- [Study text]:
....

Your image keeps everything it had; we just add sshd, sudo, and the cosplay entrypoint on top — usually ~200 MB of layers. Requires the base to be Ubuntu/Debian-derived (we use apt).

Option 2: use your image directly, no rebuild

gpu-cosplay up 3090 --image my-org/pytorch:v3

When --image is anything other than gpu-cosplay:latest, we run in BYO mode:

  • The entrypoint and inject helper are bind-mounted into the container at /opt/gpu-cosplay/.
  • User creation, env baking, and workspace ownership still work.
  • If your image has sshd, full SSH access is wired up.
  • If your image doesn't have sshd (most DL images don't), gpu-cosplay ssh transparently falls back to docker exec. Everything else is unchanged.

This is the lowest-friction path when your image already has the runtime you want. You don't need to rebuild anything.

....

- [Data extract]:

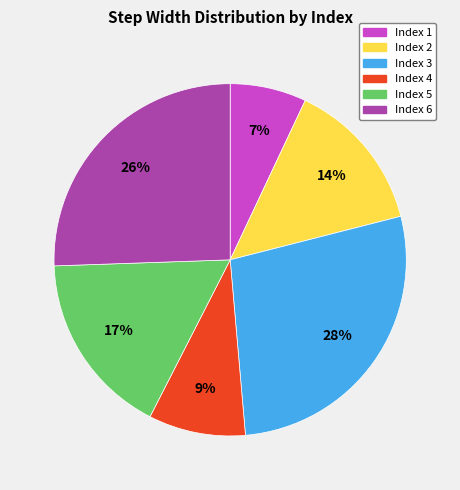

To the nearest percent, what is the combined percentage of Index 1 and Index 2?

21%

....

Write out the gpu-cosplay passage starting with "gpu-cosplay up 3090" and going on through "to rebuild anything.", and switch every "sshd" to "an SSH server". The listing has nothing to do with the gpu-cosplay passage.

gpu-cosplay up 3090 --image my-org/pytorch:v3

When --image is anything other than gpu-cosplay:latest, we run in BYO mode:

  • The entrypoint and inject helper are bind-mounted into the container at /opt/gpu-cosplay/.
  • User creation, env baking, and workspace ownership still work.
  • If your image has an SSH server, full SSH access is wired up.
  • If your image doesn't have an SSH server (most DL images don't), gpu-cosplay ssh transparently falls back to docker exec. Everything else is unchanged.

This is the lowest-friction path when your image already has the runtime you want. You don't need to rebuild anything.